● **Passage provided**
++++++

For the Killing vector field ${\zeta }_1$, the potential (11) becomes

$$\begin{array}{lll}{U}_{{\zeta }_1}& =& -2\kappa cos\theta cot\theta cos\varphi e^0\wedge e^1+2\kappa \sqrt{1-k{r}^2}cos\theta cos\varphi e^0\wedge e^2\hfill \\ & & -2\kappa \sqrt{1-k{r}^2}sin\varphi e^0\wedge e^3+2\kappa \left(\frac{da}{dt}\right)rcos\theta cos\varphi e^1\wedge e^2\hfill \\ & & -2\kappa \left(\frac{da}{dt}\right)rsin\varphi e^1\wedge e^3,\hfill \end{array}$$

(183)

and therefore

$$\begin{array}{lll}{J}_{{\zeta }_1}& =& d{U}_{{\zeta }_1}\hfill \\ & =& \frac{2\kappa }{ra}cos\varphi \hfill \\ & & \times \left[cot\theta csc\theta +2k{r}^{2}cos\theta +2r^2{\left(\frac{da}{dt}\right)}^{2}cos\theta +r^{2}a\left(\frac{d^{2}a}{d{t}^2}\right)cos\theta \right]e^0\wedge e^1\wedge e^2\hfill \\ & & -\frac{2\kappa }{ra}sin\varphi \left[-1-{cot}^2\theta +2k{r}^2+2r^2{\left(\frac{da}{dt}\right)}^2+r^{2}a\frac{d^{2}a}{d{t}^2}\right]e^0\wedge e^1\wedge e^3.\hfill \end{array}$$

(184)

(v)

++++++

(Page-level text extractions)

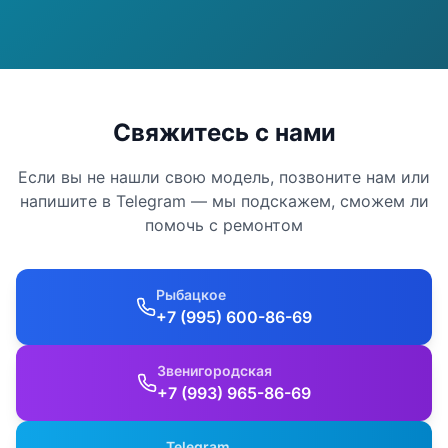
Свяжитесь с нами
Если вы не нашли свою модель, позвоните нам или
напишите в Telegram — мы подскажем, сможем ли
помочь с ремонтом
Рыбацкое
+7 (995) 600-86-69
Звенигородская
+7 (993) 965-86-69
Telegram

++++++

● **What to do**
A - Could you swap "Telegram" for "WhatsApp" throughout the listing and give its lines back with everything else unchanged, leaving out the pictures?
B - Can you pick up the passage on the Killing vector field potential and carry it on from the point where it stops?
The listing has nothing to do with the passage on the Killing vector field potential.

● **Answers to the tasks**
A -
Свяжитесь с нами
Если вы не нашли свою модель, позвоните нам или
напишите в WhatsApp — мы подскажем, сможем ли
помочь с ремонтом
Рыбацкое
+7 (995) 600-86-69
Звенигородская
+7 (993) 965-86-69
WhatsApp

B -
For the Killing vector field ${\zeta }_2$, the potential (11) acquires the form

$$\begin{array}{lll}{U}_{{\zeta }_2}& =& 2\kappa cos\theta cot\theta sin\varphi e^0\wedge e^1-2\kappa \sqrt{1-k{r}^2}cos\theta sin\varphi e^0\wedge e^2\hfill \\ & & -2\kappa \sqrt{1-k{r}^2}cos\varphi e^0\wedge e^3-2\kappa \left(\frac{da}{dt}\right)rcos\theta sin\varphi e^1\wedge e^2\hfill \\ & & -2\kappa \left(\frac{da}{dt}\right)rcos\varphi e^1\wedge e^3,\hfill \end{array}$$

(185)

and therefore

$$\begin{array}{lll}{J}_{{\zeta }_2}& =& d{U}_{{\zeta }_2}\hfill \\ & =& -\frac{2\kappa }{ra}sin\varphi \hfill \\ & & \times \left[cot\theta csc\theta +2k{r}^{2}cos\theta +2r^2{\left(\frac{da}{dt}\right)}^{2}cos\theta +r^{2}a\left(\frac{d^{2}a}{d{t}^2}\right)cos\theta \right]e^0\wedge e^1\wedge e^2\hfill \\ & & -\frac{2\kappa }{ra}cos\varphi \left[-1-{cot}^2\theta +2k{r}^2+2r^2{\left(\frac{da}{dt}\right)}^2+r^{2}a\frac{d^{2}a}{d{t}^2}\right]e^0\wedge e^1\wedge e^3.\hfill \end{array}$$

(186)

(vi)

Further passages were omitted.